### Your assignment:
Strip out all images, then restate the data verbatim.
┄┄┄┄┄┄
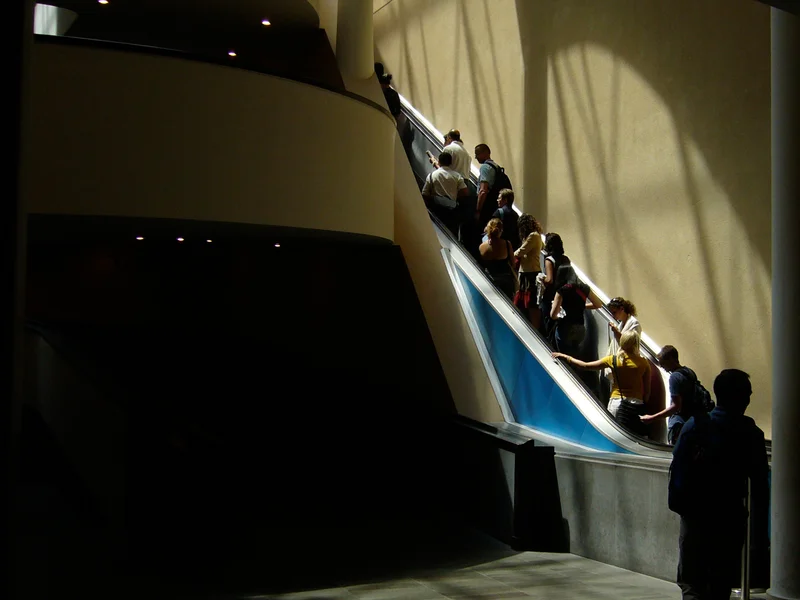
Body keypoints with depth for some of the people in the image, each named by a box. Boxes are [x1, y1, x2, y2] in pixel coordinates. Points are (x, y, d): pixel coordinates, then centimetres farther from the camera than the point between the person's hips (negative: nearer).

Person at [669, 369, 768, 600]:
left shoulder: (695, 425, -4)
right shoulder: (752, 434, -4)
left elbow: (677, 469, -5)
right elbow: (759, 485, -3)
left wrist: (676, 503, 7)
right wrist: (759, 526, 4)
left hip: (695, 514, 0)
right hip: (731, 518, 1)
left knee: (691, 581, 1)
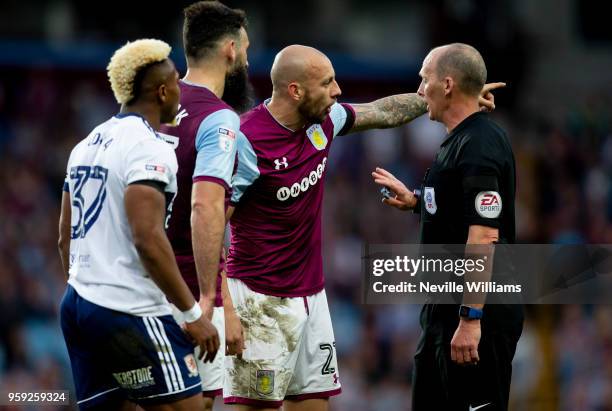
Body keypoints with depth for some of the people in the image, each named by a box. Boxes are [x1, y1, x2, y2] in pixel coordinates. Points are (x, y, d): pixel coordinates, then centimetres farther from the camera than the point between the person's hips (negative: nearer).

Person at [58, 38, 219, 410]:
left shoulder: (87, 146, 15)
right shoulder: (148, 149, -12)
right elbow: (148, 240, -21)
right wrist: (193, 314, -17)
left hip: (77, 306, 9)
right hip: (129, 311, -9)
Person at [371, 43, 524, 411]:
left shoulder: (478, 146, -19)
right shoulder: (461, 139, 13)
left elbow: (484, 235, -25)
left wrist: (470, 319, -27)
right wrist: (414, 201, 15)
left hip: (477, 314, -11)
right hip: (446, 310, 11)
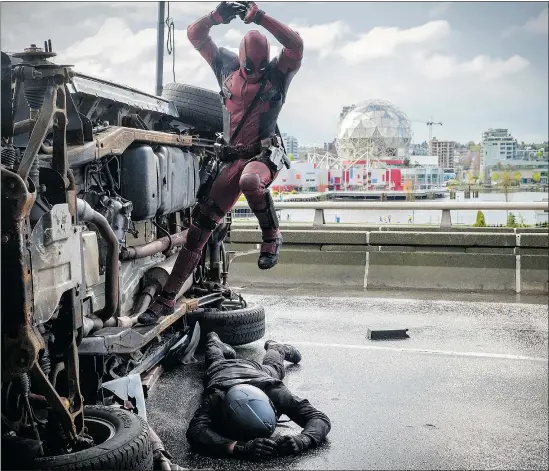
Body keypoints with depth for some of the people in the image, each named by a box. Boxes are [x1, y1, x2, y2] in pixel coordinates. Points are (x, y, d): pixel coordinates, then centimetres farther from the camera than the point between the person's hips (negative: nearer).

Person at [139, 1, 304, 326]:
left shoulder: (278, 73, -2)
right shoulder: (226, 65, 9)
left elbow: (296, 44, -20)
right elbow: (194, 35, 8)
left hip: (264, 153, -4)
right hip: (232, 157, 4)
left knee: (250, 181, -43)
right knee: (201, 224, -3)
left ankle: (272, 236, -14)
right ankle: (168, 299, 4)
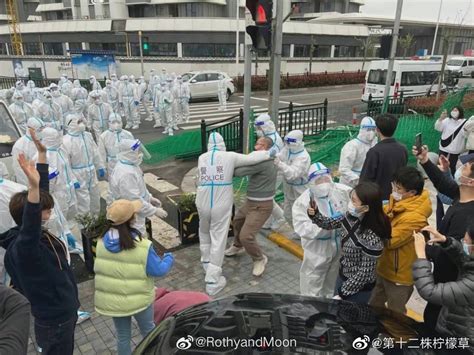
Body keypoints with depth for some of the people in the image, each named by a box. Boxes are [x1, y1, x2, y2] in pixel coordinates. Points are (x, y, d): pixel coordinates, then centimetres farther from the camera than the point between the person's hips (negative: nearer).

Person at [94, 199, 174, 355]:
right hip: (138, 299, -3)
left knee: (122, 336, 24)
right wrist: (169, 258, -1)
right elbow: (158, 270, -19)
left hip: (111, 300, 4)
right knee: (148, 330, 24)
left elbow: (98, 268, 4)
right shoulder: (141, 246, -28)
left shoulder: (102, 241, -11)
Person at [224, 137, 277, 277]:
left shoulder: (261, 161, -26)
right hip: (252, 202, 11)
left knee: (246, 236, -14)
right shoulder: (268, 160, 8)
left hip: (261, 207, -11)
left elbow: (239, 172, -26)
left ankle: (259, 259, 13)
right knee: (237, 221, 27)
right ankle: (237, 246, 51)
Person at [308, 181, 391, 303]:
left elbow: (365, 272, -25)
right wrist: (315, 214, -13)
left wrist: (342, 294, -17)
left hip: (359, 288, -7)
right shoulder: (352, 216, -13)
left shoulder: (372, 237, -34)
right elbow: (331, 224, 5)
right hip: (343, 276, 7)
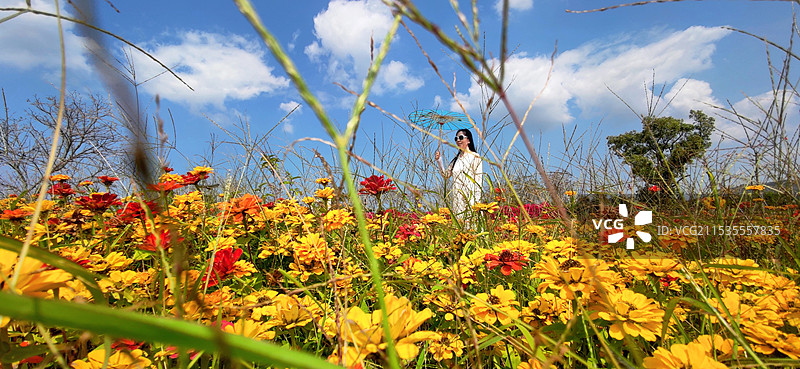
┄┄┄┄┄┄
### Result for this exercise:
Body keypoints with depth for some of the people in the image, each named by a box. Boxes are [x1, y1, x2, y2] in pixel coordinates. Points are (x, y, d): pixel coordinates, then centimetres farther from the camera than the point between the person's hips (negative: nearer).

Person at [669, 369, 768, 600]:
left shoulder: (695, 425, -4)
right shoulder: (752, 434, -4)
left elbow: (677, 469, -5)
right elbow: (759, 485, -3)
left wrist: (676, 503, 7)
right wrist: (759, 526, 4)
left hip: (695, 514, 0)
right hip: (731, 518, 1)
left knee: (691, 581, 1)
Body keypoints with depth for some of the people in the image, each named by a box. Boxes are [x1, y1, x2, y2] in pixel coordinates. Points are (x, y, d): pixel coordinates, then centimetres farther from the camera than the point between the person's hips (negative: nearer).

Person at [58, 38, 219, 410]:
left shoulder: (87, 146, 15)
right shoulder: (148, 149, -12)
right elbow: (148, 240, -21)
right wrist: (193, 314, -17)
left hip: (77, 306, 9)
right hip: (129, 311, -9)
Person at [371, 43, 524, 411]:
left shoulder: (478, 146, -19)
right shoulder: (461, 139, 13)
left elbow: (484, 235, -25)
left wrist: (470, 319, -27)
right wrist: (414, 201, 15)
left hip: (477, 314, -11)
right hip: (446, 310, 11)
Body keypoints with depth for some of the people in the image, each named by a box. Boxes are [x1, y1, x2, y2] in pixel coordinates. Points are (x, y, d): pixel coordinates, then centimetres farther from the camera than the point between the person's hips (negative: nearer).

Person at [139, 1, 304, 326]:
left shoulder: (278, 73, -2)
right shoulder: (226, 65, 9)
left elbow: (296, 44, -20)
right elbow: (194, 35, 8)
left hip: (264, 153, -4)
right hip: (232, 157, 4)
left knee: (250, 181, -43)
right knee: (201, 224, -3)
left ankle: (272, 236, -14)
right ankle: (168, 299, 4)
Body keypoints with depth for some of the people in the image, each named by a box. Boxes are [x1, y1, x2, y2] in pixel coordinates. Points are (x, y, d): pixel coordinates, then centimetres farther from the camera than the point between the person's hips (negative: nearer).

Person at [94, 199, 174, 355]:
right hip: (138, 299, -3)
left knee: (122, 336, 24)
right wrist: (169, 258, -1)
right elbow: (158, 270, -19)
left hip: (111, 300, 4)
right knee: (148, 330, 24)
left elbow: (98, 268, 4)
right shoulder: (141, 246, -28)
left shoulder: (102, 241, -11)
Person at [224, 137, 277, 277]:
left shoulder: (261, 161, -26)
right hip: (252, 202, 11)
left knee: (246, 236, -14)
right shoulder: (268, 160, 8)
left hip: (261, 207, -11)
left elbow: (239, 172, -26)
left ankle: (259, 259, 13)
right knee: (237, 221, 27)
right ankle: (237, 246, 51)
Person at [308, 181, 391, 303]:
left elbow: (365, 272, -25)
right wrist: (315, 214, -13)
left wrist: (342, 294, -17)
left hip: (359, 288, -7)
right shoulder: (352, 216, -13)
left shoulder: (372, 237, -34)
right elbow: (331, 224, 5)
right hip: (343, 276, 7)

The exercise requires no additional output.